Come più volte ribattuto dal nostro giornale, il COVID-19 non è solamente un’emergenza sanitaria. Lavoro ed economia stanno vivendo la crisi più nera della storia, almeno dal secondo dopoguerra.
Siamo abituati a vedere nei contenitori televisivi interviste e testimonianze di imprenditori di piccole e medie imprese, padri e madri di famiglia costretti a raccogliere le vesti stracciate dalla pandemia e a fare i conti con il soldo che non c’è più. Un’immagine alla quale non sarà mai facile abituarsi.

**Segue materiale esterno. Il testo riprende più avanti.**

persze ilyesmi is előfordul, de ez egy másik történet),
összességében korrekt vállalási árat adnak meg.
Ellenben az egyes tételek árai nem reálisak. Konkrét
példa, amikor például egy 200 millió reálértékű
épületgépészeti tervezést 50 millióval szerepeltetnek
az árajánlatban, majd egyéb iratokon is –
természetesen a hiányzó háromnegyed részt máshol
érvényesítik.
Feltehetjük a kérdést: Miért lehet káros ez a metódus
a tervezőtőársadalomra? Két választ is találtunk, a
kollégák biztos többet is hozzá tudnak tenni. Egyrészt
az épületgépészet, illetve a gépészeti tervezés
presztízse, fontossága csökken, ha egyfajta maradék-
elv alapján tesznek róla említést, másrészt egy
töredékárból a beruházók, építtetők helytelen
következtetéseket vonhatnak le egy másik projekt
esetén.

A confermare il declino inesorabile dell’economia italica è l’Ufficio Studi CGIA, Associazione Artigiani e Piccole Imprese Mestre, che in una recentissima analisi datata 6 febbraio lancia il grido di allarme più forte e che desta maggiore preoccupazione: lo sblocco dei licenziamenti porterà alla perdita di 2milioni di posti di lavoro.
L’analisi si basa sull’andamento medio del fatturato 2020 e sviscera i dati di quei settori che maggiormente hanno sofferto le conseguenze delle chiusure dovute al COVID. Dati drammatici: agenzie di viaggio e tour operator segnano un -73,2%, attività artistiche, palestre, piscine, sale giochi, cinema e teatri -70%, alberghi e alloggi vari -53%, bar e ristoranti -34,7%, noleggio e leasing operativo il -30,3% attività di commercio e riparazione di autoveicoli il -19,9%.

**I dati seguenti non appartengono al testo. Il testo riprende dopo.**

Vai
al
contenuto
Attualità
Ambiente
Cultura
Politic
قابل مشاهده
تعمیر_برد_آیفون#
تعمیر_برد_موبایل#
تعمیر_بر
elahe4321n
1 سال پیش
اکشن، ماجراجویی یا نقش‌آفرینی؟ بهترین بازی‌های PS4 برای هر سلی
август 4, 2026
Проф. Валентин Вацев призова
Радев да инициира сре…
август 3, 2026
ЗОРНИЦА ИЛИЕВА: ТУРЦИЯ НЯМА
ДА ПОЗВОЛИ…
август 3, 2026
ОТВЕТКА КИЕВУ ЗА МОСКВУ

Percentuali a parte, per parlare più alla pancia, i dati sono questi: a rischio quasi 300 mila micro imprese e 2 milioni di addetti. Tradotto ancor più semplice: persi 150miliardi di Euro. Insomma, il quadro è davvero drammatico, più di quanto si fosse mai potuto lontanamente immaginare. Un’analisi che giunge proprio in questi giorni, alle soglie del primo anniversario dall’entrata ufficiale in pandemia.
Una situazione che, secondo l’analisi dell’Ufficio Studi CGIA rischia di alimentare il mercato del lavoro nero. A cercare di fronteggiare la perdita di posti di lavoro, quindi, ci penserà il lavoro del “senza contratto – senza diritti – senza tutele – ma comunque un’entrata”.